▶ [Data to examine]:
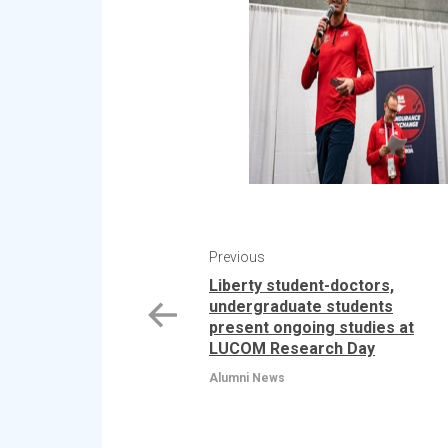
Previous
Liberty student-doctors,
undergraduate students
present ongoing studies at
LUCOM Research Day
Alumni News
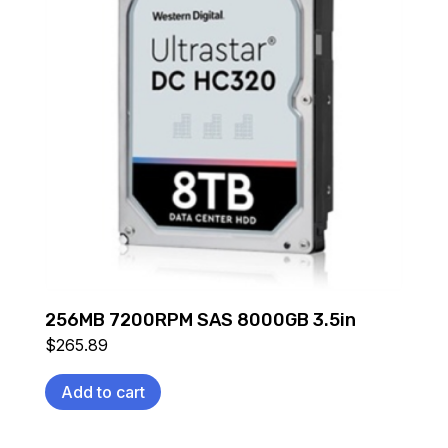
256MB 7200RPM SAS 8000GB 3.5in
$
265.89
Add to cart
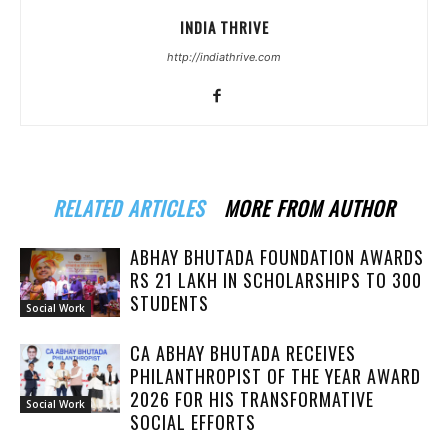
INDIA THRIVE
http://indiathrive.com
RELATED ARTICLES
MORE FROM AUTHOR
ABHAY BHUTADA FOUNDATION AWARDS
RS 21 LAKH IN SCHOLARSHIPS TO 300
STUDENTS
Social Work
CA ABHAY BHUTADA RECEIVES
PHILANTHROPIST OF THE YEAR AWARD
2026 FOR HIS TRANSFORMATIVE
Social Work
SOCIAL EFFORTS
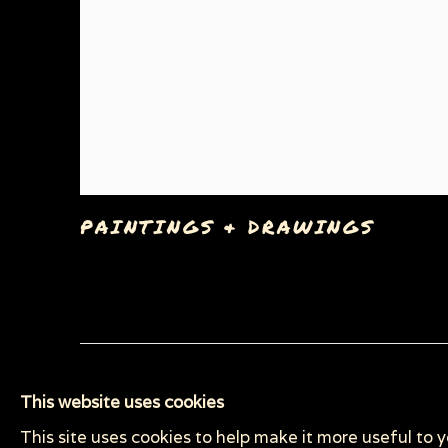
PAINTINGS & DRAWINGS
Privacy Policy
Manage cookies
This website uses cookies
COPYRIGHT © 2026 SUE COE
SITE BY ARTLOGI
This site uses cookies to help make it more useful to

▶ [Written task]: The response has to be an exact copy of all the data, pictures excluded.

▶ [Result]:
Previous
Liberty student-doctors,
undergraduate students
present ongoing studies at
LUCOM Research Day
Alumni News
256MB 7200RPM SAS 8000GB 3.5in
$
265.89
Add to cart
INDIA THRIVE
http://indiathrive.com
RELATED ARTICLES
MORE FROM AUTHOR
ABHAY BHUTADA FOUNDATION AWARDS
RS 21 LAKH IN SCHOLARSHIPS TO 300
STUDENTS
Social Work
CA ABHAY BHUTADA RECEIVES
PHILANTHROPIST OF THE YEAR AWARD
2026 FOR HIS TRANSFORMATIVE
Social Work
SOCIAL EFFORTS
PAINTINGS & DRAWINGS
Privacy Policy
Manage cookies
This website uses cookies
COPYRIGHT © 2026 SUE COE
SITE BY ARTLOGI
This site uses cookies to help make it more useful to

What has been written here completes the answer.